Work request — Return all the lines below exactly as written. Drop every picture.

(Records from a dataset)
"""

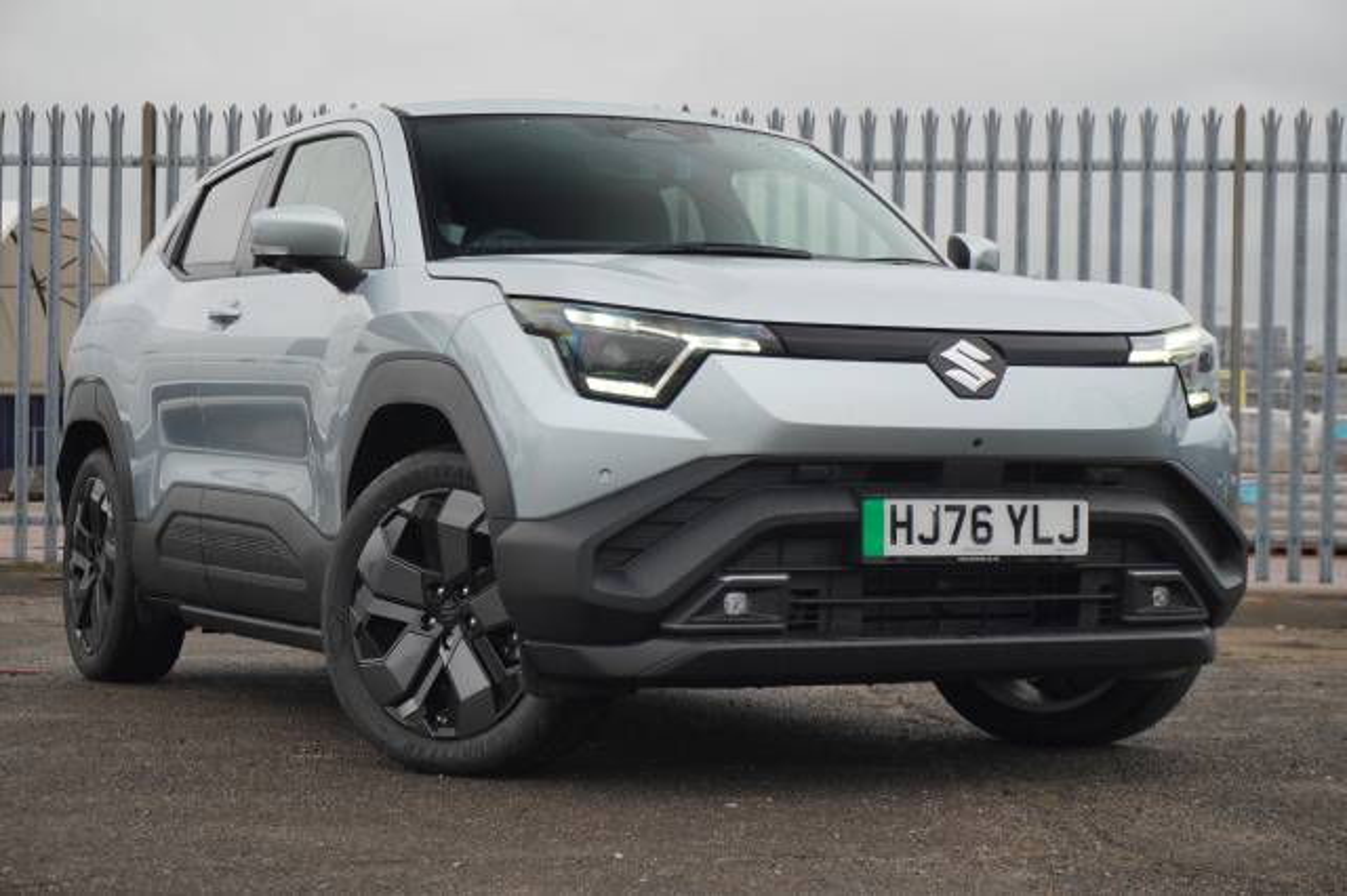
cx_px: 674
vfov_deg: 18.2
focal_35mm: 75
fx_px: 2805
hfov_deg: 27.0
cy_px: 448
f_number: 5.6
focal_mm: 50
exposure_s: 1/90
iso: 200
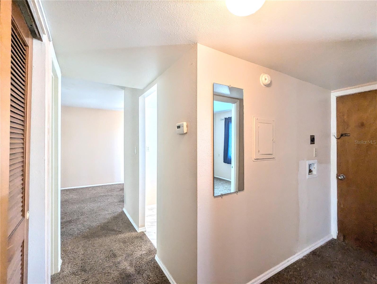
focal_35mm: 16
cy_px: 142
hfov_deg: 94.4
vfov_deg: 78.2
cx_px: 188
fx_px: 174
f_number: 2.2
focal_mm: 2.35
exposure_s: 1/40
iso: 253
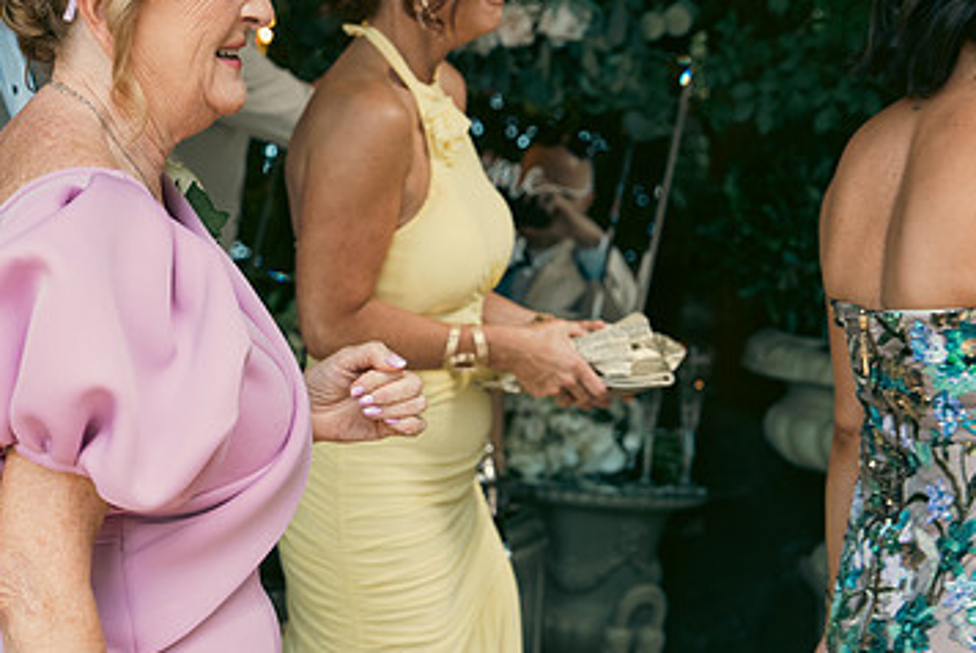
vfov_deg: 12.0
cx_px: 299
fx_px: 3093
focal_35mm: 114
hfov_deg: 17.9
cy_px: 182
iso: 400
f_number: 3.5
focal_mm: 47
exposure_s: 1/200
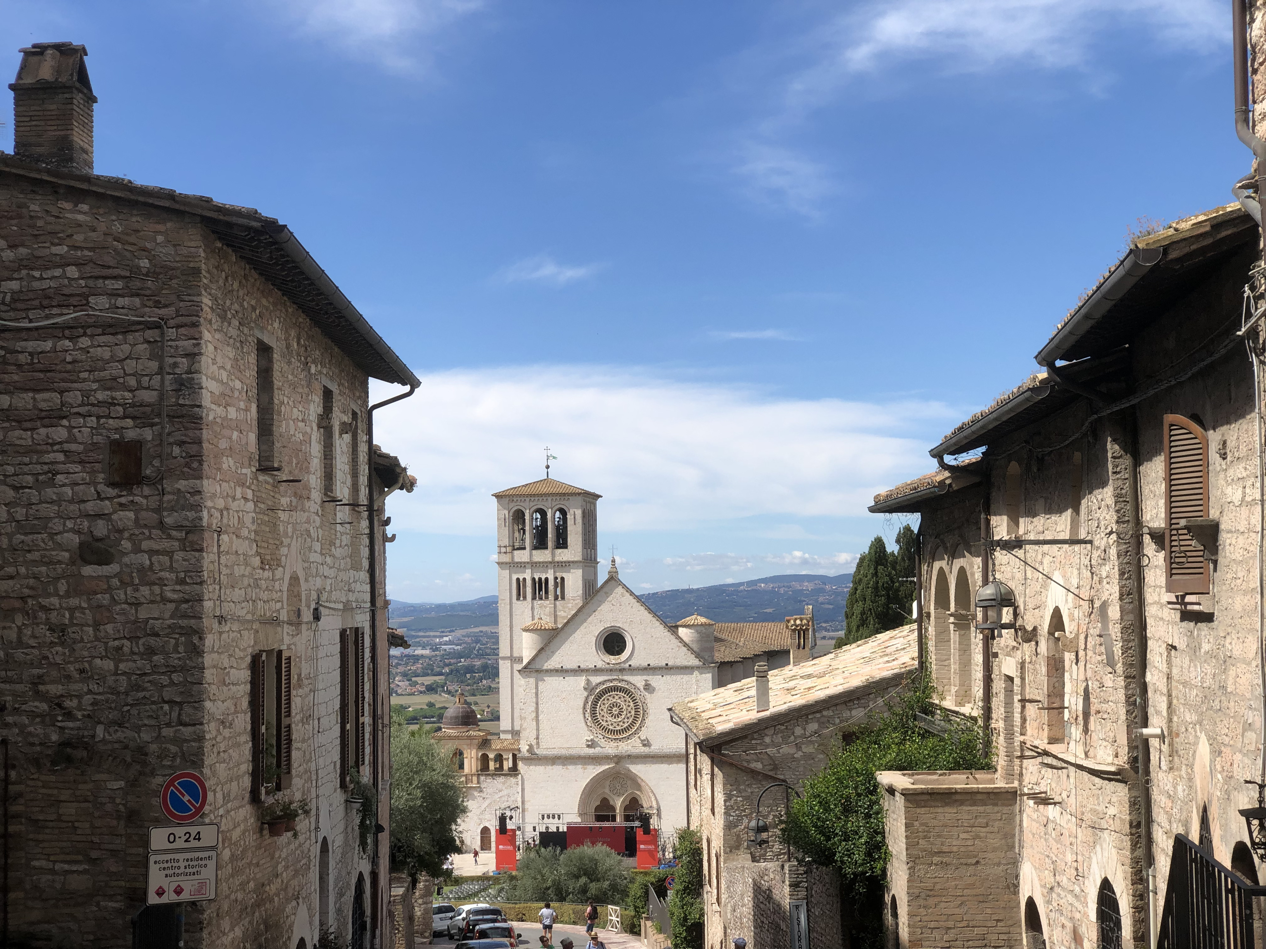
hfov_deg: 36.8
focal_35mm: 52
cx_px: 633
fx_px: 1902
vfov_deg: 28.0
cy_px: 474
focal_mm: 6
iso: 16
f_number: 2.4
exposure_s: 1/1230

"""

Your solution —
cx_px: 674
vfov_deg: 18.2
focal_35mm: 75
fx_px: 2805
hfov_deg: 27.0
cy_px: 448
f_number: 5.6
focal_mm: 50
exposure_s: 1/90
iso: 200
focal_35mm: 16
cy_px: 142
hfov_deg: 94.4
vfov_deg: 78.2
cx_px: 188
fx_px: 174
f_number: 2.2
focal_mm: 2.35
exposure_s: 1/40
iso: 253
vfov_deg: 12.0
cx_px: 299
fx_px: 3093
focal_35mm: 114
hfov_deg: 17.9
cy_px: 182
iso: 400
f_number: 3.5
focal_mm: 47
exposure_s: 1/200
hfov_deg: 36.8
focal_35mm: 52
cx_px: 633
fx_px: 1902
vfov_deg: 28.0
cy_px: 474
focal_mm: 6
iso: 16
f_number: 2.4
exposure_s: 1/1230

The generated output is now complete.